使用Go解码文本时会忽略非法字节吗？

I'm converting a Go program that decodes email messages. It currently runs iconv to do the actual decoding, which of course has overhead. I would like to use the golang.org/x/text/transform and golang.org/x/net/html/charset packages to do this. Here is working code:

// cs is the charset that the email body is encoded with, pulled from
// the Content-Type declaration.
enc, name := charset.Lookup(cs)
if enc == nil {
    log.Fatalf("Can't find %s", cs)
}
// body is the email body we're converting to utf-8
r := transform.NewReader(strings.NewReader(body), enc.NewDecoder())

// result contains the converted-to-utf8 email body
result, err := ioutil.ReadAll(r)

That works great except for when it encounters illegal bytes, which unfortunately is not an uncommon experience when dealing with email in the wild. ioutil.ReadAll() returns an error and all the converted bytes up until the problem. Is there a way to tell the transform package to ignore illegal bytes? Right now, we use the -c flag to iconv to do that.
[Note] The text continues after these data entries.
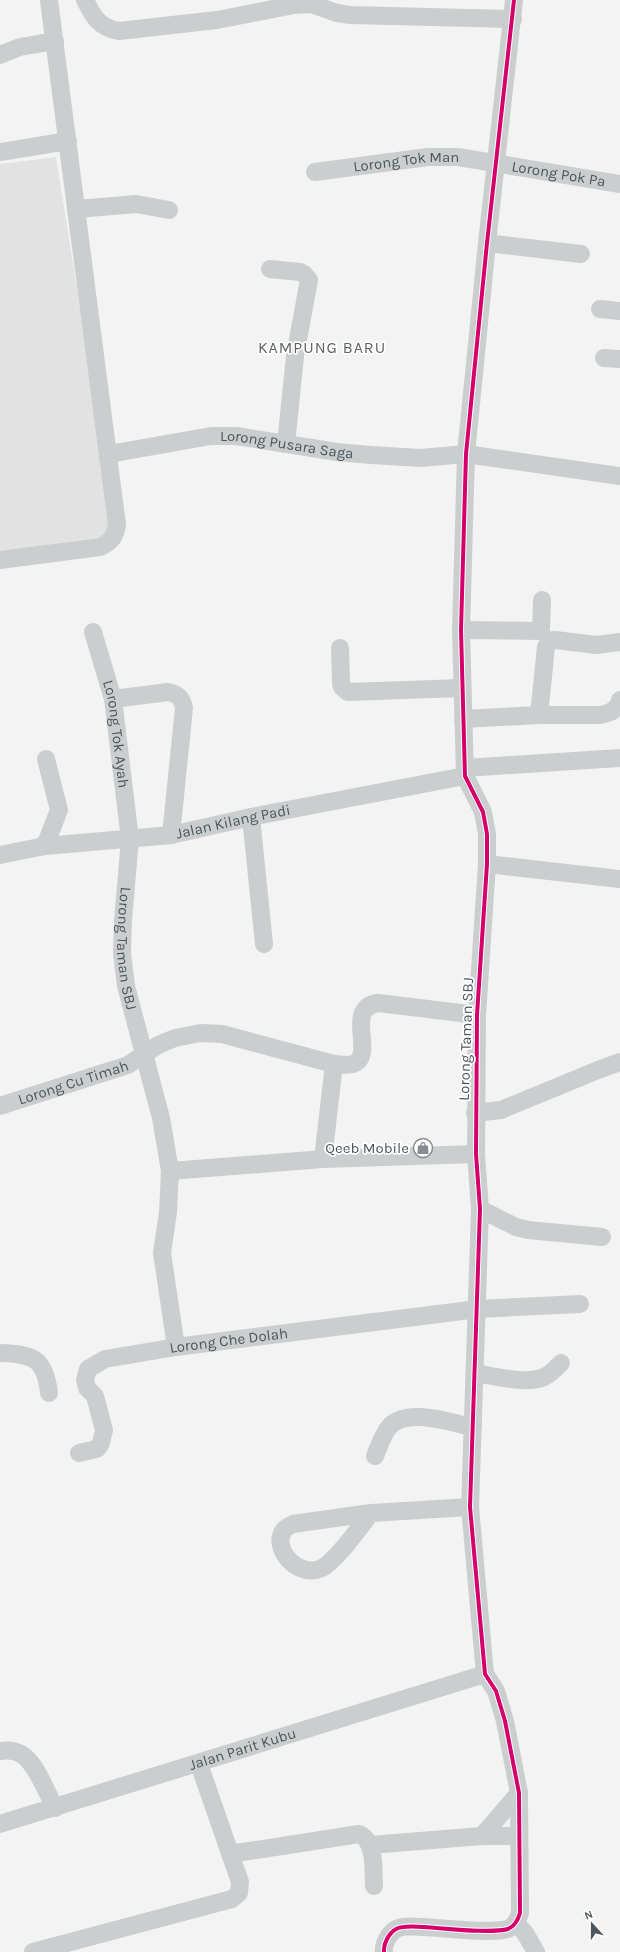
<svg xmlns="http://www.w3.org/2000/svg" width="620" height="1952" viewBox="0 0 620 1952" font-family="Karla,sans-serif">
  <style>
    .education { fill: #e2e2e3 }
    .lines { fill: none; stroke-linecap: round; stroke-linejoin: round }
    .minor { stroke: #cbcecf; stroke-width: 18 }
    .cycleway-casing { stroke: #fff; stroke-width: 6 }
    .cycleway { stroke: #d6006c; stroke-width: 4 }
    .labels { text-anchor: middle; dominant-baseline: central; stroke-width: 3.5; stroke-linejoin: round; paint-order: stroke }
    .street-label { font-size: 15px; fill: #4c565e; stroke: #fff }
    .poi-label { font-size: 15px; fill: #4c565e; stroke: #fff; text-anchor: end }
    .neighbourhood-label { font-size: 16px; letter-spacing: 1px; fill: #5f6367; stroke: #fff }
  </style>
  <rect width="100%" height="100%" fill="#f4f3f3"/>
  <polygon class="education" points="56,157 116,535 0,552 0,164"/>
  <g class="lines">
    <g class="minor">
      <path d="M85,0C93,16 99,28 119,31L217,20L294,5L311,4L337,13L350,15L513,19"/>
      <polyline points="0,55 20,47 55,41"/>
      <polyline points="0,152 68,141"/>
      <path id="s1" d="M315,172L428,157H458L620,184"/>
      <polyline points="77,209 136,204 169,210"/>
      <polyline points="487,243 581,254"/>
      <polyline points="270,269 300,272 304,274 309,280 295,356 286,444"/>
      <polyline points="600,309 620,311"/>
      <polyline points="604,358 620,359"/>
      <path id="s2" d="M109,454L211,436H236L337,452L371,455L420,458L466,454L620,476"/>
      <path d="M0,560L100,547C111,542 115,537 117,525L49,0"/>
      <polyline points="461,630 541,631 542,600"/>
      <path id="s3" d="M93,632L113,699L130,839L123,920L122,953L126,986L161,1118L170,1171L323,1159L476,1154"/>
      <polyline points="340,648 341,683 342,687 348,692 462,688"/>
      <path d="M113,699L168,692C178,694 182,698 184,708L171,835"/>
      <polyline points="539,715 546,647 549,641 555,640 597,645 620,642"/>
      <polyline points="463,719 539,715 601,715 611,712 619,705 620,700"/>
      <polyline points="465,768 620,758"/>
      <polyline points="251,817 264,944"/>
      <polyline points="45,846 59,810 46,759"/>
      <path id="s4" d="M0,855L45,846L171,835L251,817L465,776"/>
      <polyline points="487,864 620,879"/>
      <path id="s5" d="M0,1106L128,1065L158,1045L175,1038L201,1033L222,1034L334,1064C340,1064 348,1066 353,1064C377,1056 343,1008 378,1003L477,1015"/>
      <polyline points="475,1113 501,1110 598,1070 620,1062"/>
      <polyline points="323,1159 334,1064"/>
      <polyline points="170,1171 168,1212 162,1253 176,1347"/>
      <polyline points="480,1209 516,1227 528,1230 602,1237"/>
      <path d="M0,1353C33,1354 45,1358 49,1393"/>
      <path d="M475,1373C494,1376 527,1385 544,1377C551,1374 556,1368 561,1363"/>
      <path id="s6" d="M79,1453L97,1449L101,1443L104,1430L95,1396L87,1388L85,1380L88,1369L105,1359L176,1347L478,1309L580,1304"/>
      <path d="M375,1456C379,1447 383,1433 390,1426C408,1407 451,1423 473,1427"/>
      <path d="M371,1513C359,1528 337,1560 322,1568C298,1580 269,1546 285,1529C287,1527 291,1525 293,1524L371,1513L470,1507"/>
      <path d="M0,1751C8,1750 18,1751 24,1756C37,1766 47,1793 55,1808"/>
      <path id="s7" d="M0,1824L485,1674"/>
      <polyline points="482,1836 519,1793"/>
      <polyline points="370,1845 482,1836 519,1836"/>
      <path d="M230,1854L359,1834C376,1841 373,1870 374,1886"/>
      <polyline points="516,1923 525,1933 536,1952"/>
      <polyline points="33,1952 232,1899 239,1893 240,1882 199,1764"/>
      <path d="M384,1952C383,1944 389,1933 396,1929C404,1925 416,1927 424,1927C444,1928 490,1934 508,1929C515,1926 518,1920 520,1913L519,1793L505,1721L496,1691L485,1674L470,1507L480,1209L476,1154L477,1015L487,864V834L483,812L465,776L461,630L466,454L487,243L514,0"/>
    </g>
    <g class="cycleway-casing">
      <path id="cycleway" d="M384,1952C383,1944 389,1933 396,1929C404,1925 416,1927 424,1927C444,1928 490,1934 508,1929C515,1926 518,1920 520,1913L519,1793L505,1721L496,1691L485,1674L470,1507L480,1209L476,1154L477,1015L487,864V834L483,812L465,776L461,630L466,454L487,243L514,0"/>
    </g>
    <use href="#cycleway" class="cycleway"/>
  </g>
  <defs>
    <g id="shop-ring" transform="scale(1)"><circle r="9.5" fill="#fff" stroke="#878d92" stroke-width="1.5"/><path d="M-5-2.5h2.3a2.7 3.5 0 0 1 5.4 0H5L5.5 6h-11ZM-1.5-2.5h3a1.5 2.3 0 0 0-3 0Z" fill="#878d92"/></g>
  </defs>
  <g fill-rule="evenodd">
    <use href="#shop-ring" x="423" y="1148"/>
  </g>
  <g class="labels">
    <g class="street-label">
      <text stroke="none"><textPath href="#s1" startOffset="92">Lorong Tok Man</textPath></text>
      <text stroke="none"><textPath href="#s1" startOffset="246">Lorong Pok Pa</textPath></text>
      <text stroke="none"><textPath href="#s2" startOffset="180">Lorong Pusara Saga</textPath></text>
      <text stroke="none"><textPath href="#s3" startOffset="105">Lorong Tok Ayah</textPath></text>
      <text stroke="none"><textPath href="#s4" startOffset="236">Jalan Kilang Padi</textPath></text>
      <text stroke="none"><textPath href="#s3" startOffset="321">Lorong Taman SBJ</textPath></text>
      <text transform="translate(466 1039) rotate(-88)">Lorong Taman SBJ</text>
      <text stroke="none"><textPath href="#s5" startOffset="77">Lorong Cu Timah</textPath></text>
      <text stroke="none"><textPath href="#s6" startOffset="250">Lorong Che Dolah</textPath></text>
      <text stroke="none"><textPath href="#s7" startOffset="254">Jalan Parit Kubu</textPath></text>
    </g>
    <g class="poi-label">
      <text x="409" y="1148">Qeeb Mobile</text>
    </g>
    <g class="neighbourhood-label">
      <text x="322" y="347">KAMPUNG BARU</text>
    </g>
  </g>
  <g transform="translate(592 1924) rotate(339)" stroke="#ffffff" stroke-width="3" paint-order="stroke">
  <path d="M0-3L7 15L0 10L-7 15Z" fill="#4c565e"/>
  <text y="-6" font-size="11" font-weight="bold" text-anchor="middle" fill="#4c565e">N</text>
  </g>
</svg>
I've gone through the docs for the transform package, and I can't tell if it's possible or not.

UPDATE: Here's a test program that shows the problem (the Go playground doesn't have the charset or transform packages...). The raw text was taken from an actual email. Yep, it's in English, and yep, the charset in the email was set to EUC-KR. I need it to ignore that apostrophe.

package main

import (
    "io/ioutil"
    "log"
    "strings"

    "golang.org/x/net/html/charset"
    "golang.org/x/text/transform"
)

func main() {
    raw := `So, at 64 kBps, or kilobits per second, you’re getting 8 kilobytes a second.`
    enc, _ := charset.Lookup("euc-kr")
    r := transform.NewReader(strings.NewReader(raw), enc.NewDecoder())
    result, err := ioutil.ReadAll(r)
    if err != nil {
        log.Printf("ReadAll returned %s", err)
    }
    log.Printf("RESULT: '%s'", string(result))
}

Here is the solution I went with. Instead of using a Reader, I allocate the destination buffer by hand and call the Transform() function directly. When Transform() errors out, I check for a short destination buffer, and reallocate if necessary. Otherwise I skip a rune, assuming that it is the illegal character. For completeness, I should also check for a short input buffer, but I do not do so in this example.

raw := `So, at 64 kBps, or kilobits per second, you’re getting 8 kilobytes a second.`
enc, _ := charset.Lookup("euc-kr")
dst := make([]byte, len(raw))
d := enc.NewDecoder()

var (
    in  int
    out int
)
for in < len(raw) {
    // Do the transformation
    ndst, nsrc, err := d.Transform(dst[out:], []byte(raw[in:]), true)
    in += nsrc
    out += ndst
    if err == nil {
        // Completed transformation
        break
    }
    if err == transform.ErrShortDst {
        // Our output buffer is too small, so we need to grow it
        log.Printf("Short")
        t := make([]byte, (cap(dst)+1)*2)
        copy(t, dst)
        dst = t
        continue
    }
    // We're here because of at least one illegal character. Skip over the current rune
    // and try again.
    _, width := utf8.DecodeRuneInString(raw[in:])
    in += width
}

enc.NewDecoder() results in a transform.Transformer. The doc of NewDecoder() says:

Transforming source bytes that are not of that encoding will not result in an error per se. Each byte that cannot be transcoded will be represented in the output by the UTF-8 encoding of '\uFFFD', the replacement rune.

This tells us it is the reader failing on the replacement rune (also known as the error rune). Fortunately it is easy to strip those out.

golang.org/x/text/transform provides two helper functions we can use to solve this problem. Chain() takes a set of transformers and chains them together. RemoveFunc() takes a function and filters out all bytes for which it returns true.

Something like the following (untested) should work:

filter := transform.Chain(enc.NewDecoder(), transform.RemoveFunc(func (r rune) bool {
    return r == utf8.RuneError
}))
r := transform.NewReader(strings.NewReader(body), filter)

That should filter out all rune-errors before they get to the reader and blow up.